Brian Proctor, an Environment and Climate Change Canada meteorologist, said recent precipitation in Calgary has moisture levels trending in the right direction.

"It's not necessarily solving any issues, but it's helping to address some of the shorter-term concerns," Proctor said during an interview on Wednesday.

Calgary has seen measurable precipitation 16 out of 22 days in May, according to the weather station at the airport.

"Which is astounding, really, when you consider how dry it was earlier in the year," Proctor said.

With moderate to extreme drought conditions predicted in southern Alberta, Proctor said precipitation is helping tone those levels down slightly right now – but more moisture will be needed to get the province through the summer.

"Maybe we're improving it one category or so, but we're still looking for significant potential for drought out there on the landscape," he said.

"We're addressing short-term concerns but longer-term, we still need much, much more moisture than we've seen to really alleviate our long-term concerns."

High soil moisture is good news for dry land farmers, according to John Pomeroy, director, Global Water Futures Programme and USask Centre for Hydrology.

"It's up to 150 per cent from normal for Calgary, into southern Alberta."

River water used for cities and irrigation has improved as well, since the mountains have been getting precipitation, too, taking concerningly low snowpack levels up to about average.

"It looks like we will be out of the severe hydrological drought that we had," Pomeroy said. 

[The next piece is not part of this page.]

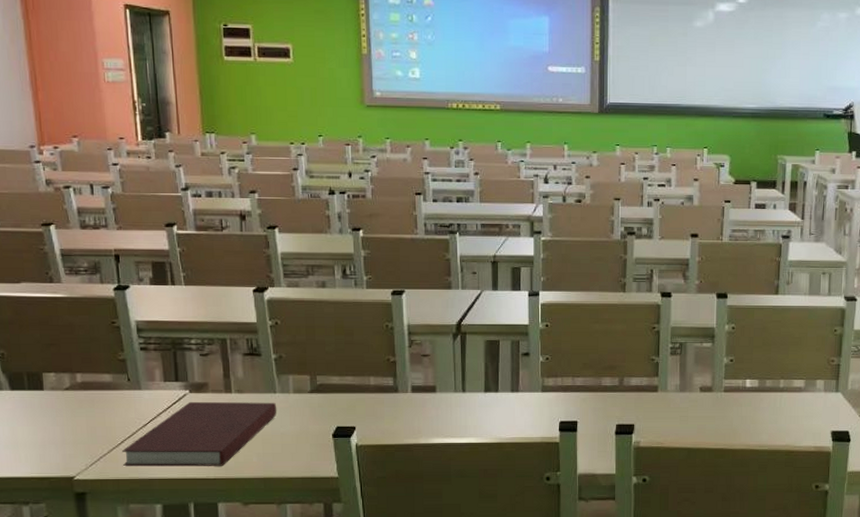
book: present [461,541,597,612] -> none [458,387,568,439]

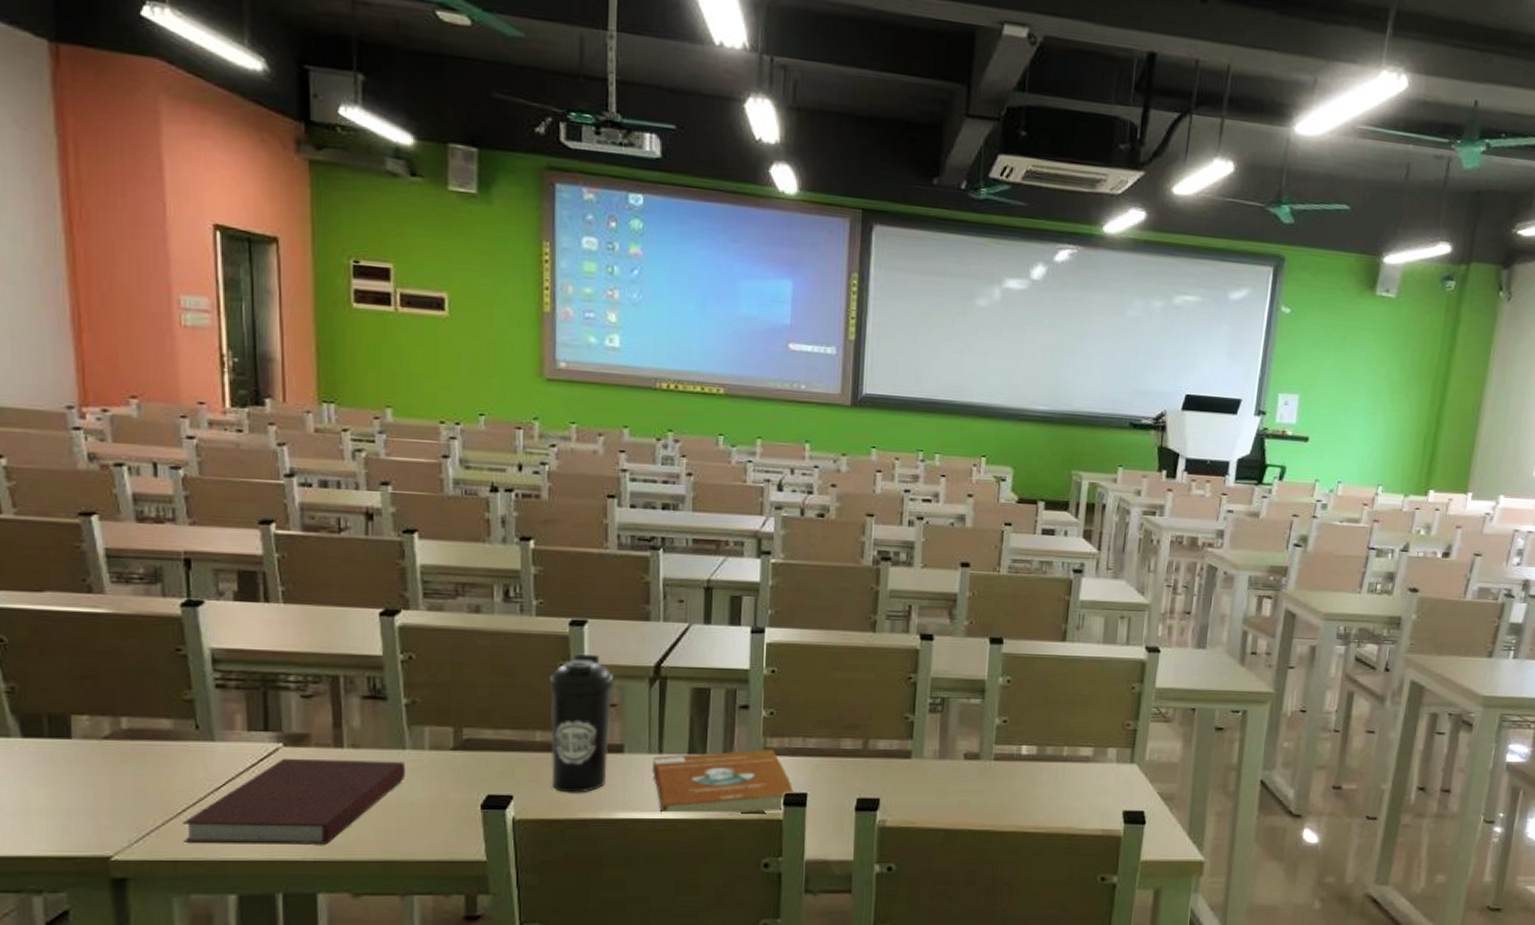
water bottle: none [378,316,427,424] -> present [548,653,614,793]
book: none [458,387,568,439] -> present [652,749,795,815]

He says the Oldman River is the exception, with river levels not expected to benefit irrigation in that area. 

Despite a rainy May, the City of Calgary is still encouraging Calgarians to be mindful of their water use, especially outside.

"Based on the significant regional precipitation and cool temperatures we've experienced thus far this spring, drought conditions have improved for Calgary and the region, but we must remain prepared," the city said in an emailed statement on Wednesday.

"It's still early in the season and the summer could bring prolonged periods of hot, dry weather that could impact Calgary's water supply."

The city encourages residents to avoid watering if there is rain in the forecast, or after it's rained; only water in the early morning or evening and limit sprinkler use to four hours a week or less.

Flooding is still a risk for southern Alberta throughout the late spring and early summer, even with a dry start to the year.

"From May 15 to July 15 is the time when we can get those really big rains, and so that's why the city is on high alert during that season," said Sandy Davis, leader of river engineering with the City of Calgary.

With precipitation increasing as Calgary enters into flood season, the city said it is continually monitoring the weather and river levels.

"What drives flooding in Calgary are big rains in the mountains and the foothills," Davis said.

"As we see the snowpack accumulating and starting to melt through May, that tells us a lot about the water supply through the summer, it starts to raise our river levels in spring, but snow melt alone doesn't drive river flooding, so what we're really watching for are the big rain systems and those can be challenging to predict in advance."

Snowpack in the Rockies is starting to provide a delayed release of moisture, but Proctor said more is still needed. Banff has seen nine days of precipitation in May so far.

"As we move into what typically is the warm and dry part of our year, which is removed out of May and June, in towards the summer, we need more moisture," Proctor said.

Proctor is predicting a "more normal" summer temperature-wise for southern Alberta, as the effects of El Nino wane.